:: Page-level text extractions ::
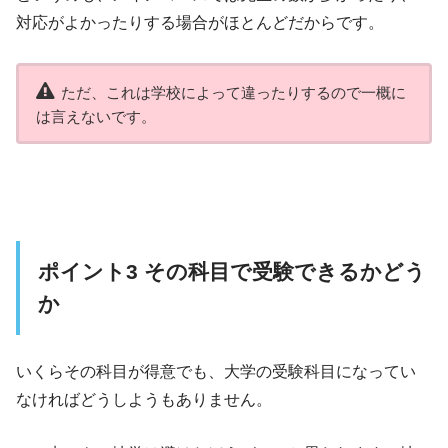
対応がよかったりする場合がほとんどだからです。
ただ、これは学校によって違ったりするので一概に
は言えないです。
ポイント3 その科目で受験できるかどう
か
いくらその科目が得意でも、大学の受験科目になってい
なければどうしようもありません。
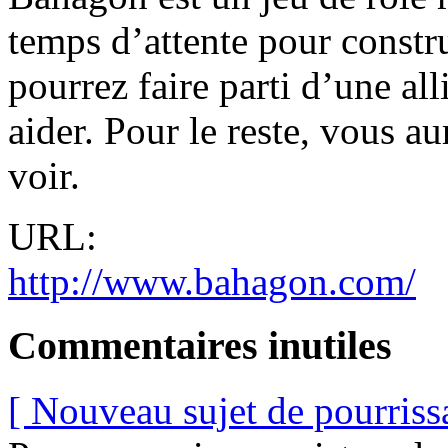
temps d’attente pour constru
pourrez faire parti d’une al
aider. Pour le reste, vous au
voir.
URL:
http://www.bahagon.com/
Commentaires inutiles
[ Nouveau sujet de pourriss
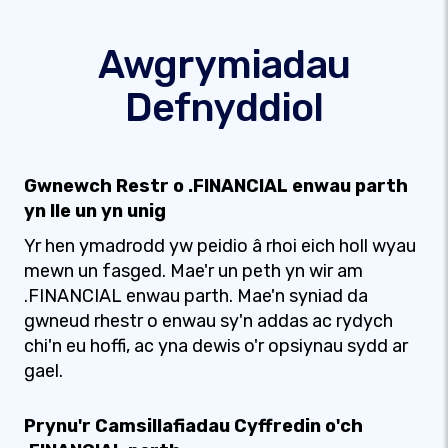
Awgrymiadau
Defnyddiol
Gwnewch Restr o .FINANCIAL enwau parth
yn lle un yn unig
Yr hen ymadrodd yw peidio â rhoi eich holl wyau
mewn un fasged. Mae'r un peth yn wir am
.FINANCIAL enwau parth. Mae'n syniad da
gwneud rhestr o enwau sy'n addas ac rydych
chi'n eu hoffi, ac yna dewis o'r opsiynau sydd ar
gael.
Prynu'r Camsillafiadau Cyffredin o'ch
==
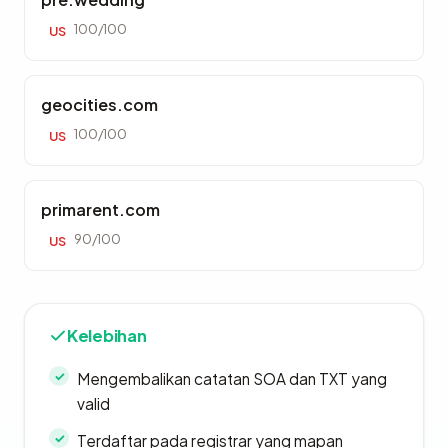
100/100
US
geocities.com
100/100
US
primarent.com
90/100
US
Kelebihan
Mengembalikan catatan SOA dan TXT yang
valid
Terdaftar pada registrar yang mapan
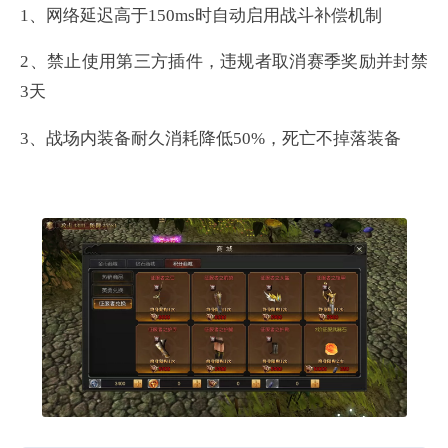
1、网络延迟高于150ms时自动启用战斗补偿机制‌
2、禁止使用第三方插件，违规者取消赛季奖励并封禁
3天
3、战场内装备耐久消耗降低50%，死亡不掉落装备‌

:: What is being asked ::
With the line that has "gwneud rhestr o enwau sy'n addas ac rydych" as the first and the line that has "Prynu'r Camsillafiadau Cyffredin o'ch" as the last, repeat exactly that run of lines above and no more.

:: Finished task ::
gwneud rhestr o enwau sy'n addas ac rydych
chi'n eu hoffi, ac yna dewis o'r opsiynau sydd ar
gael.
Prynu'r Camsillafiadau Cyffredin o'ch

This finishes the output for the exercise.